Okay, Charlie, 6 times 4 is what?
>> Charlie: 24.
>> Professor Perez: 24, okay.
So we work left to right, 600 plus 180 is 780 plus 24 which is 804.
that is the answer.
Now, Let's do the vertical format.
Now, we're going to a vertical format without carrying over.
You'll see what I mean.
Watch, we first start with 6 times 4 which is what, Charlie?
>> Charlie: 24.
>> Professor Perez: 24, that's the distributive property.
And then we do 6 times 3 which is 18.
Now notice, the 3 was in the tens place, so the 18, the 8 is written in the tens place
and we bring down a place holder, 180.
And then we go 6 times 1 which is 6.
It's in the hundreds place, we have 6 hundreds and we put in our place holders there
and you add them all together and the first column is what, Charlie?
>> Charlie: 4.
>> Professor Perez: 4.
Okay, and then we have the 2 and 8 is 10.

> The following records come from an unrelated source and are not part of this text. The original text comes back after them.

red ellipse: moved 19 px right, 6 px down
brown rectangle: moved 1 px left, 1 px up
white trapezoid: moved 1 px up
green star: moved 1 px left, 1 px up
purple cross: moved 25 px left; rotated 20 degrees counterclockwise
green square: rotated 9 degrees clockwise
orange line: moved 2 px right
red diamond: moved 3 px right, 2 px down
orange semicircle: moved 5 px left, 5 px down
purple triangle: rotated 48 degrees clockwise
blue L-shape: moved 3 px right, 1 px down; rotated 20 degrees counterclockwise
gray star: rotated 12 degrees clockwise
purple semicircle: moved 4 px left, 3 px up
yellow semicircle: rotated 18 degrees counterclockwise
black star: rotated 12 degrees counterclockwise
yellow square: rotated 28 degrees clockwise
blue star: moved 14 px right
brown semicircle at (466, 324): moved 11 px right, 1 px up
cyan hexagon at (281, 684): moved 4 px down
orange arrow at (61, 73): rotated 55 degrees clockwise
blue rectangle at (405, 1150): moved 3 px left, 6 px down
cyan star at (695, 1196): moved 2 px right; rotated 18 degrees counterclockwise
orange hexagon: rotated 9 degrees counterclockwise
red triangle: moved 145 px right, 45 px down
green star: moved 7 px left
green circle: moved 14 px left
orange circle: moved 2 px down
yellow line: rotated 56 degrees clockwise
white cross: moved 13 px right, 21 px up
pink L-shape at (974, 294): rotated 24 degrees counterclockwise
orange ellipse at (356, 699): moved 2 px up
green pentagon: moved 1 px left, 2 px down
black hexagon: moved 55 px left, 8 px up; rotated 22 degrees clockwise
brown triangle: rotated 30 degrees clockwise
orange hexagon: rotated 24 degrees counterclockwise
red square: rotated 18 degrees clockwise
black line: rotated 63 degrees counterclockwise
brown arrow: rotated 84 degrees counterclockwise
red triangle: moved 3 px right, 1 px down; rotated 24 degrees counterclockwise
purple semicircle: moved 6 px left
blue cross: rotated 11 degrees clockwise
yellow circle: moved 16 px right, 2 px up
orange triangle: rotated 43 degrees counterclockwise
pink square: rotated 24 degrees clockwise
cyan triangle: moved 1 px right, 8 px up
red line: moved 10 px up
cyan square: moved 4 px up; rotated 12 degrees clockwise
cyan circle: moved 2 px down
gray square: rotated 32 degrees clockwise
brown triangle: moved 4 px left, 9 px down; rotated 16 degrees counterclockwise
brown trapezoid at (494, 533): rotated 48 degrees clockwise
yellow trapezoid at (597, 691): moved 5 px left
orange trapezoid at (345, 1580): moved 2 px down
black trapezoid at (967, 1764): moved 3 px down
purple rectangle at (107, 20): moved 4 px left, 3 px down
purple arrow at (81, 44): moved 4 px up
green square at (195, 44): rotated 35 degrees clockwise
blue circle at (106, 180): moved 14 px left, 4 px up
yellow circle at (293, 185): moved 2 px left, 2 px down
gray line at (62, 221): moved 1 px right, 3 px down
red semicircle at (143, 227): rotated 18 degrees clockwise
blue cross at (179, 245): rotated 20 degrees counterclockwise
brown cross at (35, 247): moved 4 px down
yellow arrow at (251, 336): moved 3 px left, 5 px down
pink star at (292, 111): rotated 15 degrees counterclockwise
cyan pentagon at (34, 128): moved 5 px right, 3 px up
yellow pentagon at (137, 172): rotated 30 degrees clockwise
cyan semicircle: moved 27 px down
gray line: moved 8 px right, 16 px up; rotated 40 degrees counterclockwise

Put your 0, carry your 1, and 1 plus 1 plus 6 is 8.
It's 804. That's without the carry over.
Well, let's finish this lecture by doing the carry over here.
Okay, here we go Charlie, pay attention.
6 times 4 is 24.
Put the 4, carry the 2.
6 times 3 is 18, right?
Add the 2, is 20, put your 0 down, carry the 2, and 6 times 1 is 6 plus 2 is 804.
So there you go.
That's the vertical format.
But these vertical formats are using the distributive property, so there you go.
That's your introduction to the distributive property.
So, we're going to work on multiplication more, in the future, anyway,
keep up with your homework and we'll see you all again soon.